Powermonkey have earned a reputation for no-nonsense portable charger and power solutions. They're designed for travellers and are built with portability and ruggedness in mind. Their catalogue of products ranges from small battery packs intended to recharge your mobile phone to monster packs capable of running a power hungry laptop for hours.
Regular readers may recall that we have reviewed a Powertraveller product previously. Back in September 2008 I came across their powermonkey explorer in the in-flight magazine on route to Dubai. I was sufficiently intrigued to splash out real money to buy one for testing and it was an instant favourite of mine.
Fast forward a few years and we now have a much more powerful version in the powermonkey extreme which we are reviewing here.
What Do You Get?
The powermonkey extreme solution consists of two parts, the battery pack, a 9000 mAh power house, and a large, folding solar panel. The battery supports recharging of 5v devices which means most smartphones, satnavs and, uniquely, it has two outputs. One is a standard USB port and can supply up to 700 mAh whilst the other is a barrel type port that can output up to 2100 mAh and so is capable of recharging an iPad using the supplied adaptor.
USB (700 mAh) and DC (2100 mAh) outputs
The battery pack is both waterproof and shock resistant, which will come in handy for our British summers and has an LCD display which indicates battery charge level and status. It can be re-charged via the solar panel, using the supplied mains charger or from USB.
The solar panel has a USB outlet that is intended for connection to the battery pack but, in strong sunlight it is capable of outputting enough power to charge your device directly.
Both the battery and the solar panel have a rubberised coating, and, for the design conscious, you can choose from five colours, blue (as reviewed here), black, grey, red and yellow.

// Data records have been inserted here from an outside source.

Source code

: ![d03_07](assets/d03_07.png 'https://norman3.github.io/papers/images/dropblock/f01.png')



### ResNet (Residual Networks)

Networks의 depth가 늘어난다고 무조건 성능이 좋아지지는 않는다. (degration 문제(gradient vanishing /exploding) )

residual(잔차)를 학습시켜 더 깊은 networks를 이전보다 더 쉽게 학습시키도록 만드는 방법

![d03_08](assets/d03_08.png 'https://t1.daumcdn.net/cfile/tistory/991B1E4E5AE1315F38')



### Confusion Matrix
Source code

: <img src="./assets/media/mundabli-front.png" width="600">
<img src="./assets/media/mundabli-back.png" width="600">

Available in some very bright colours!
The kit includes a useful, zippered storage case that holds the battery and solar panel, a mains charger with interchangeable plugs for world-wide compatibility (UK, USA, Europe and Australia) and eight charge tips (or, as Powertraveller call them 'monkeynuts') which adapt the power output for mini-USB, microUSB, Nintendo, Samsung and Sony Ericsson. Powertraveller have a large range of other tips available for sale on their web-site but, most devices can be plugged directly into the battery pack using the manufacture supplied USB charge lead.
Handy zippered carry/storage case
Helpfully, the recent spell of sunshine has been very useful in testing the capabilities for this device. It comes supplied fully charged and Powertraveller claim it will retain 75% of its charge for up to a year. operation is simplicity itself, plug your device in and switch on by swiping the touch panel adjacent to the LCD. It cannot be turned on unless a device is connected and it will auto power off once a device reaches a full charge level.

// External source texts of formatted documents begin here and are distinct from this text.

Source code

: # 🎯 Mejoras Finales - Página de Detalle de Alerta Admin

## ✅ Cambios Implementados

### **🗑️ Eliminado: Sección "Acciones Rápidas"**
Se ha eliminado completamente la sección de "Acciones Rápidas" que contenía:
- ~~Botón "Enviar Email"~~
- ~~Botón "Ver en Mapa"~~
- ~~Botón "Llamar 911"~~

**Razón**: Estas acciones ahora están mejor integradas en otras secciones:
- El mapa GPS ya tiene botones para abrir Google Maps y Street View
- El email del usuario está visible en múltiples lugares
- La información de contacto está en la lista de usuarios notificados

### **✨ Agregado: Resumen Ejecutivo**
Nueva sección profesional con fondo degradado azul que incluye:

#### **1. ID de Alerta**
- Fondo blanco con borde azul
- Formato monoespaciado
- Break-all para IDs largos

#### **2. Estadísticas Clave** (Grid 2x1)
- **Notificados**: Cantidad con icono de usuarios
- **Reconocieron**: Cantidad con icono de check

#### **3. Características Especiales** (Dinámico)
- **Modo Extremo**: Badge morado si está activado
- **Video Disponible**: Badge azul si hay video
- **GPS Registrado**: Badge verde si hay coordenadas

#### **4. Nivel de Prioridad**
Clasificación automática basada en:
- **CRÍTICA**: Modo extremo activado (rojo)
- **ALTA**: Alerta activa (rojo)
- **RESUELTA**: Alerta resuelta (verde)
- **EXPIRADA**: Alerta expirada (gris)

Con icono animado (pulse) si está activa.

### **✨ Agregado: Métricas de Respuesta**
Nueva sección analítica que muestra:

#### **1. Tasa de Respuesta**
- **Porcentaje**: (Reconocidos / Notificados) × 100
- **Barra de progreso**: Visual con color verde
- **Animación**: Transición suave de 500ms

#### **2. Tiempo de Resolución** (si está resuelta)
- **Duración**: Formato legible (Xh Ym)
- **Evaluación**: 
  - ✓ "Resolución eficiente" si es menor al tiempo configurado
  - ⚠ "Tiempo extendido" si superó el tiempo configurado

Unlike the powermonkey explorer, the powermonkey extreme can be daisy chained so that it it can be topped up using the solar panel (or mains charger) whilst it is, in turn, charging a connected device. That's useful if you want to capture solar power and want to charge a device too!
The large solar panel was able to bring the battery pack from 60% to a full charge in 6 hours of charging which means you can recover over half it's capacity on a sunny day. That's enough power to recharge an iPhone three times for example.
The full capacity of 9000mAh is more than enough to charge an iPad 2, with it's 6944 mAh battery, and still have enough juice to fully charge an samsung Galaxy S2 with its 1800 mAh bettery. Or it could recharge six smartphones. That's quite a reserve of power there. Place the solar panel on your dashboard, or tie it to a rucksack and you can capture free solar energy. The large panel is a useful size, small enough to be portable whilst large enough to capture a decent amount of energy.
It's another win from Powertraveller. For anyone who needs a large reserve of portable battery power it ticks all the boxes. The design and operation is well thought out, the hardware is rugged and waterproof and, with USB output it can support most common devices available nowadays.
The only area where it loses marks is cost. At £120.00 it's never going to be an impulse purchase. But it can do the job of 2 or three smaller battery packs and, with it's mains charger and solar panel it means you have the ability to recharge your devices anywhere, be that the outback or the Costa Del Sol. If you have a need for such a solution, and can justify the cost, it's money well spent. My powermonkey explorer is still going strong three years after I bought it, despite heavy use, and I have no reson to believe that the powermonkey extreme won't be providing sterling service for years to come either.